Saçları kıvrılmış, ruju mükemmel, aynı şampanya rengi elbisesini giymiş, yarı utangaç bir gülümsemeyle bir buket çiçek tutan annemin fotoğrafı.
İhtiyacım olan tek şey buydu.
Madison yok, Ashley yok. Sadece… masada oturan annem. Ve babamın sevgisi. Oh, bir de büyükannem Sylvie’nin pişirdiği tatlılar.
Gülümseyen bir kızın yakın çekimi | Kaynak: Midjourney
Siz olsanız ne yapardınız?
Bu hikayeyi beğendiyseniz, işte size bir tane daha |
Emily balo için hazırlanırken, kıyafeti, saçı ve makyajıyla her şeyi en iyi şekilde yapmak istiyor. Ancak sorunlu üvey annesi Carla araya girip işleri kendi eline alıyor ve Emily’nin kuaför randevusunu iptal ediyor. Emily’nin evinin önüne bir limuzin geldiğinde her şey kaybolmuş değil… ama bunu kim planladı?

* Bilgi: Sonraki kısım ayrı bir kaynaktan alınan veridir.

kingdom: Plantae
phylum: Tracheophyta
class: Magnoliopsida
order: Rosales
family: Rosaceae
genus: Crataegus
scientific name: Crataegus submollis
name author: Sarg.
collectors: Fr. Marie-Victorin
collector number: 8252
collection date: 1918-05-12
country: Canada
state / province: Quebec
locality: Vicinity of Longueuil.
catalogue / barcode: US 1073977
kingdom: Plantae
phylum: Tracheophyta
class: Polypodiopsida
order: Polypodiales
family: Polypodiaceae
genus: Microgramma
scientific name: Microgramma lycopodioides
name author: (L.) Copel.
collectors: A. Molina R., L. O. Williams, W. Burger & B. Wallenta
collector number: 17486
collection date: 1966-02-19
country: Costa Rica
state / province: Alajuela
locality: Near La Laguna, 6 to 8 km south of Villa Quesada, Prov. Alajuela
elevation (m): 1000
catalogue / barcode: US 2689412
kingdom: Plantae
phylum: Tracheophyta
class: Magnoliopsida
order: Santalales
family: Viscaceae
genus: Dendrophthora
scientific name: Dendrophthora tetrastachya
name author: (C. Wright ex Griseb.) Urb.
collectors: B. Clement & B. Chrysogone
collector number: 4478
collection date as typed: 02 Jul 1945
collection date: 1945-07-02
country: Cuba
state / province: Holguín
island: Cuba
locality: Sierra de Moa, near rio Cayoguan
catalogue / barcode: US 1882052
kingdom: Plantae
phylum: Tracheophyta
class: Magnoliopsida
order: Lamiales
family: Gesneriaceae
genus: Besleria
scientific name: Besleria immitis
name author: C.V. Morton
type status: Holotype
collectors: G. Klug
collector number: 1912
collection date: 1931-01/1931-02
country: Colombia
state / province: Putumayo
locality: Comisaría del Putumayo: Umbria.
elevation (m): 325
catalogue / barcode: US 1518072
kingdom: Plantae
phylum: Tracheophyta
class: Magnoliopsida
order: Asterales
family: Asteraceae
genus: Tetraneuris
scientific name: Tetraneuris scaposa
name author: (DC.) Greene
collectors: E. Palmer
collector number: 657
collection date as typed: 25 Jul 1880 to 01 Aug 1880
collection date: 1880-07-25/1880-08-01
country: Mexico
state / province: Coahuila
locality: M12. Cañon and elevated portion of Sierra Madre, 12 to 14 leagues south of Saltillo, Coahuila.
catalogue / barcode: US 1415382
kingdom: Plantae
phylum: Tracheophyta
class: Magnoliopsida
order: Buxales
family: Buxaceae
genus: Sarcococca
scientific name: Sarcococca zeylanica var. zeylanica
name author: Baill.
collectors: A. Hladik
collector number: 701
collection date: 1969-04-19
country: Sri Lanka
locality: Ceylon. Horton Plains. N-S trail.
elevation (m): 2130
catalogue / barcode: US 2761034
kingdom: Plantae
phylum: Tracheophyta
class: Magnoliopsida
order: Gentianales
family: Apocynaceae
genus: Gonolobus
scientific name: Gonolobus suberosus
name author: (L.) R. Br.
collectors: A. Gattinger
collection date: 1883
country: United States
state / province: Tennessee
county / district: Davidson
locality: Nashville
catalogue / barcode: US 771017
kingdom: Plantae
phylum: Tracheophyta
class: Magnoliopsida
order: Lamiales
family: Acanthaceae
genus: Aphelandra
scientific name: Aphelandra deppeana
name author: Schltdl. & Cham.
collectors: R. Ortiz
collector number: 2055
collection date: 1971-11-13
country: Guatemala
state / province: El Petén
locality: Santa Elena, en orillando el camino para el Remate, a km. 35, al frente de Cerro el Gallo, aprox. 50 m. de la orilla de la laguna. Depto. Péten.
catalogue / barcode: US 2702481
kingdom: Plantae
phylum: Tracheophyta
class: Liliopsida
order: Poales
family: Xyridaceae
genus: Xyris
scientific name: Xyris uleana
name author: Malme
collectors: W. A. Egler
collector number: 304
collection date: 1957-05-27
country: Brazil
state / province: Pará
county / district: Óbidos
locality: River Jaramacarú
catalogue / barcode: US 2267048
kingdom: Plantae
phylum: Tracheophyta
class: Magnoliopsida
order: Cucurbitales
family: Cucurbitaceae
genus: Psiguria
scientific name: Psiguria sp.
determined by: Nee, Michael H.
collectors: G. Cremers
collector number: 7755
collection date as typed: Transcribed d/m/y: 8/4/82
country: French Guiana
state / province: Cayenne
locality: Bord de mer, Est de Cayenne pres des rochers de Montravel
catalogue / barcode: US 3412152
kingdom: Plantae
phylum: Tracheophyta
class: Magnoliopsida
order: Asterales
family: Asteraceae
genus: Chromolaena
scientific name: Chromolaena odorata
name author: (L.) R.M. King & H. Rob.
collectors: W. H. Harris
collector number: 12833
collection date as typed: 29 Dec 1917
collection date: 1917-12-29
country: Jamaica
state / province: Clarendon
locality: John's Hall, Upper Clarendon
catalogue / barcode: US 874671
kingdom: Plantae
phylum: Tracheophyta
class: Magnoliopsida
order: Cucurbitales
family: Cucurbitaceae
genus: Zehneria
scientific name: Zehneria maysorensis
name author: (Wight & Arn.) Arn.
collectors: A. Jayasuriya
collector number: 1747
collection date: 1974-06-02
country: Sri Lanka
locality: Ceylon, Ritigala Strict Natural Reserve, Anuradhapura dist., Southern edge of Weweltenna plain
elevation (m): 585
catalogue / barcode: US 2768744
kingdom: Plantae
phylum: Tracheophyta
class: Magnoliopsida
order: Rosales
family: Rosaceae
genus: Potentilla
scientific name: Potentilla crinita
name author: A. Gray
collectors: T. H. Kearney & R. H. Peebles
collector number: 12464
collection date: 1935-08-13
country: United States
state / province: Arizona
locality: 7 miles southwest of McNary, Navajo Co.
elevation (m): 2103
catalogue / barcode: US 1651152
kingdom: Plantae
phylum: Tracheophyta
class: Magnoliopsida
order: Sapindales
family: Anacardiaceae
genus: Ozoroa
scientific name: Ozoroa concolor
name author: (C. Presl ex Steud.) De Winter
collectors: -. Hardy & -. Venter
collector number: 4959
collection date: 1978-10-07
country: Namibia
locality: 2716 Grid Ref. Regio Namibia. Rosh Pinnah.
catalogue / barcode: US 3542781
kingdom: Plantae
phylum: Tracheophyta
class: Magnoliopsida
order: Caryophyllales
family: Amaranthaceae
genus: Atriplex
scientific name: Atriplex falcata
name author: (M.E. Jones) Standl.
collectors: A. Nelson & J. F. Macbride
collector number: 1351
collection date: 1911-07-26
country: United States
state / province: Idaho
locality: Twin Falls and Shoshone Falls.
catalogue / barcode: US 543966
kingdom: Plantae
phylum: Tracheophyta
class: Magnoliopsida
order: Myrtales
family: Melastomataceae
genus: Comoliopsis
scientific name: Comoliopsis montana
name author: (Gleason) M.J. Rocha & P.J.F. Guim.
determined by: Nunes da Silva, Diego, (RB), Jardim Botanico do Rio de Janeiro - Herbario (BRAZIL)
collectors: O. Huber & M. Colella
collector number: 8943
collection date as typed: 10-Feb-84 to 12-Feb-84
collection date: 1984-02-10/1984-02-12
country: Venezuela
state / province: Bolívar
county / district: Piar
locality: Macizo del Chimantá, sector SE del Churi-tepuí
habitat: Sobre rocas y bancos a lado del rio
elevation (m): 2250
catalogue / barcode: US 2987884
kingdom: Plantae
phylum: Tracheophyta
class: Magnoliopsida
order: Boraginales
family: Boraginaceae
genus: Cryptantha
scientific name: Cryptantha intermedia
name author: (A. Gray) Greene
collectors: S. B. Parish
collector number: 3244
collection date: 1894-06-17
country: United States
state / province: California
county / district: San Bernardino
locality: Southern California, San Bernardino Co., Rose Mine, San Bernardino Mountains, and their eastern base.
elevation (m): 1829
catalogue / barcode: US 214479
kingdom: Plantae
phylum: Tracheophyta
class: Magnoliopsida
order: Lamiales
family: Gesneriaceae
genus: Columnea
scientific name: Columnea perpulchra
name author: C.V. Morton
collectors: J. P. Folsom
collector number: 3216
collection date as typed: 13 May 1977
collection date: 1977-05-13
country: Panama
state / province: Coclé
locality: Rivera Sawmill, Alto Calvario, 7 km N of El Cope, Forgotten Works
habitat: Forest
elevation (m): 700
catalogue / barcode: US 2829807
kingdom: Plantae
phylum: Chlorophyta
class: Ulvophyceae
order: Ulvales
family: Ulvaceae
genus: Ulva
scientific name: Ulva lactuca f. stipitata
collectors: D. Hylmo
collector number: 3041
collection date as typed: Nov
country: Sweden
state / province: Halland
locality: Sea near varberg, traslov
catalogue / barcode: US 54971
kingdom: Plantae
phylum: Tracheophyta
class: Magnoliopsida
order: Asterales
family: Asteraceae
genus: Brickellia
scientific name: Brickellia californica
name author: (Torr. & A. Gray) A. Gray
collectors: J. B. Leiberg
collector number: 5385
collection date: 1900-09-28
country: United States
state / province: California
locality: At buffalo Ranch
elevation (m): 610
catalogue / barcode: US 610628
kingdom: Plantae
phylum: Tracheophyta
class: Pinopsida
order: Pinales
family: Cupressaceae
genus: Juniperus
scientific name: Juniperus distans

Bu eser, gerçek olaylardan ve kişilerden esinlenerek yaratılmıştır, ancak yaratıcı amaçlarla kurgulanmıştır. Gizlilik ve anlatımı güçlendirmek için isimler, karakterler ve ayrıntılar değiştirilmiştir. Yaşayan veya ölmüş gerçek kişilerle veya gerçek olaylarla herhangi bir benzerlik tamamen tesadüfidir ve yazarın niyetinde değildir.
Yazar ve yayıncı, olayların doğruluğu veya karakterlerin tasviri konusunda herhangi bir iddiada bulunmaz ve herhangi bir yanlış yorumdan sorumlu değildir. Bu hikaye “olduğu gibi” sunulmaktadır ve ifade edilen tüm görüşler karakterlere aittir ve yazarın veya yayıncının görüşlerini yansıtmaz.